**Exercise aim:** Give back each line below verbatim.

**Source information:**
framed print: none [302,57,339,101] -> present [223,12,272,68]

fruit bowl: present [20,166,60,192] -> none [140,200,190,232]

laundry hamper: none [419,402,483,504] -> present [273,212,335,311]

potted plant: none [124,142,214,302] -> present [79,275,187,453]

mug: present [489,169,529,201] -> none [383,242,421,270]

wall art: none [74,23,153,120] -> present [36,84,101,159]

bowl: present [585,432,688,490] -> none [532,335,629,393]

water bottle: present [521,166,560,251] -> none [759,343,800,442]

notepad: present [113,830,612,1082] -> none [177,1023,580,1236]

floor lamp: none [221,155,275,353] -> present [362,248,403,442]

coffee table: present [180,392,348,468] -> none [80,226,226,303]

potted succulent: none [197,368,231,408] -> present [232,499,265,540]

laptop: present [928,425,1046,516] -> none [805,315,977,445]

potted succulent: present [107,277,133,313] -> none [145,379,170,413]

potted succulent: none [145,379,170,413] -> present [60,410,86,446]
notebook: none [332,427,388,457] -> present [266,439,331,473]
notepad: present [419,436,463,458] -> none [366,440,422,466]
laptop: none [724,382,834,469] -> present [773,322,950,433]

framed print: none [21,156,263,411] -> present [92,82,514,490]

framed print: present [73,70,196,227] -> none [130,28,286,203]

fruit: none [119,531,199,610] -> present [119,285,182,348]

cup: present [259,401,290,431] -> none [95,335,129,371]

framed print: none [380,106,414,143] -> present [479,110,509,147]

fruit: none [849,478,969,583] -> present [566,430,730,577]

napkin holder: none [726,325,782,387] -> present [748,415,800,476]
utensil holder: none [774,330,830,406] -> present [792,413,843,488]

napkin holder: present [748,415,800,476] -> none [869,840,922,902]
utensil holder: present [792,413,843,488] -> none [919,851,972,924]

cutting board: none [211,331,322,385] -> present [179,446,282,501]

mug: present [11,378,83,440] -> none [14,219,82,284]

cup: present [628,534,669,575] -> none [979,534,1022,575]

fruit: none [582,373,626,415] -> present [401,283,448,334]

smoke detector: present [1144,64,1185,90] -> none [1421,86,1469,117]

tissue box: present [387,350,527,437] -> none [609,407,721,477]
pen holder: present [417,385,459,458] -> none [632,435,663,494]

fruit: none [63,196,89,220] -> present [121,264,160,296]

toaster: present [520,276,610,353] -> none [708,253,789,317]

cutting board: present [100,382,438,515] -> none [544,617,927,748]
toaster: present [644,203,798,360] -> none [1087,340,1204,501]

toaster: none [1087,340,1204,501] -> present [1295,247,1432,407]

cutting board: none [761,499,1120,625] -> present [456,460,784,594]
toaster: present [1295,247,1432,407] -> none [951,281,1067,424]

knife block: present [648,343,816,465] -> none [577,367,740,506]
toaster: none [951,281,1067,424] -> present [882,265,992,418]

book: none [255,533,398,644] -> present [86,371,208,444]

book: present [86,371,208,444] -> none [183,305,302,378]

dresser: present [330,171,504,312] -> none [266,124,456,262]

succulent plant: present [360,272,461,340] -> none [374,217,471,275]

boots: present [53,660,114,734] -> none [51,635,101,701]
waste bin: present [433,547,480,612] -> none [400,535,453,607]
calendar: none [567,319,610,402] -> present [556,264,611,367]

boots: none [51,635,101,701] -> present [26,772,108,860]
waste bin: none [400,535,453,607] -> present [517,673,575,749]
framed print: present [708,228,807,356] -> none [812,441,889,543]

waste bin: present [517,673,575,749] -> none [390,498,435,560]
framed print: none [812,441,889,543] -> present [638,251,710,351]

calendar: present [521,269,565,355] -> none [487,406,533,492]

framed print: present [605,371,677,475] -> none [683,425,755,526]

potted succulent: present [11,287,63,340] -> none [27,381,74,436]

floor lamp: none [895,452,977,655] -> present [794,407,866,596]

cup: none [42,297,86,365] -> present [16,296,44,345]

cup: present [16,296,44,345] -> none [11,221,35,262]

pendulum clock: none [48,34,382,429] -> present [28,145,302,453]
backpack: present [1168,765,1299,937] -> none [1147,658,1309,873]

**Response area:**
framed print: none [302,57,339,101] -> present [223,12,272,68]

fruit bowl: present [20,166,60,192] -> none [140,200,190,232]

laundry hamper: none [419,402,483,504] -> present [273,212,335,311]

potted plant: none [124,142,214,302] -> present [79,275,187,453]

mug: present [489,169,529,201] -> none [383,242,421,270]

wall art: none [74,23,153,120] -> present [36,84,101,159]

bowl: present [585,432,688,490] -> none [532,335,629,393]

water bottle: present [521,166,560,251] -> none [759,343,800,442]

notepad: present [113,830,612,1082] -> none [177,1023,580,1236]

floor lamp: none [221,155,275,353] -> present [362,248,403,442]

coffee table: present [180,392,348,468] -> none [80,226,226,303]

potted succulent: none [197,368,231,408] -> present [232,499,265,540]

laptop: present [928,425,1046,516] -> none [805,315,977,445]

potted succulent: present [107,277,133,313] -> none [145,379,170,413]

potted succulent: none [145,379,170,413] -> present [60,410,86,446]
notebook: none [332,427,388,457] -> present [266,439,331,473]
notepad: present [419,436,463,458] -> none [366,440,422,466]
laptop: none [724,382,834,469] -> present [773,322,950,433]

framed print: none [21,156,263,411] -> present [92,82,514,490]

framed print: present [73,70,196,227] -> none [130,28,286,203]

fruit: none [119,531,199,610] -> present [119,285,182,348]

cup: present [259,401,290,431] -> none [95,335,129,371]

framed print: none [380,106,414,143] -> present [479,110,509,147]

fruit: none [849,478,969,583] -> present [566,430,730,577]

napkin holder: none [726,325,782,387] -> present [748,415,800,476]
utensil holder: none [774,330,830,406] -> present [792,413,843,488]

napkin holder: present [748,415,800,476] -> none [869,840,922,902]
utensil holder: present [792,413,843,488] -> none [919,851,972,924]

cutting board: none [211,331,322,385] -> present [179,446,282,501]

mug: present [11,378,83,440] -> none [14,219,82,284]

cup: present [628,534,669,575] -> none [979,534,1022,575]

fruit: none [582,373,626,415] -> present [401,283,448,334]

smoke detector: present [1144,64,1185,90] -> none [1421,86,1469,117]

tissue box: present [387,350,527,437] -> none [609,407,721,477]
pen holder: present [417,385,459,458] -> none [632,435,663,494]

fruit: none [63,196,89,220] -> present [121,264,160,296]

toaster: present [520,276,610,353] -> none [708,253,789,317]

cutting board: present [100,382,438,515] -> none [544,617,927,748]
toaster: present [644,203,798,360] -> none [1087,340,1204,501]

toaster: none [1087,340,1204,501] -> present [1295,247,1432,407]

cutting board: none [761,499,1120,625] -> present [456,460,784,594]
toaster: present [1295,247,1432,407] -> none [951,281,1067,424]

knife block: present [648,343,816,465] -> none [577,367,740,506]
toaster: none [951,281,1067,424] -> present [882,265,992,418]

book: none [255,533,398,644] -> present [86,371,208,444]

book: present [86,371,208,444] -> none [183,305,302,378]

dresser: present [330,171,504,312] -> none [266,124,456,262]

succulent plant: present [360,272,461,340] -> none [374,217,471,275]

boots: present [53,660,114,734] -> none [51,635,101,701]
waste bin: present [433,547,480,612] -> none [400,535,453,607]
calendar: none [567,319,610,402] -> present [556,264,611,367]

boots: none [51,635,101,701] -> present [26,772,108,860]
waste bin: none [400,535,453,607] -> present [517,673,575,749]
framed print: present [708,228,807,356] -> none [812,441,889,543]

waste bin: present [517,673,575,749] -> none [390,498,435,560]
framed print: none [812,441,889,543] -> present [638,251,710,351]

calendar: present [521,269,565,355] -> none [487,406,533,492]

framed print: present [605,371,677,475] -> none [683,425,755,526]

potted succulent: present [11,287,63,340] -> none [27,381,74,436]

floor lamp: none [895,452,977,655] -> present [794,407,866,596]

cup: none [42,297,86,365] -> present [16,296,44,345]

cup: present [16,296,44,345] -> none [11,221,35,262]

pendulum clock: none [48,34,382,429] -> present [28,145,302,453]
backpack: present [1168,765,1299,937] -> none [1147,658,1309,873]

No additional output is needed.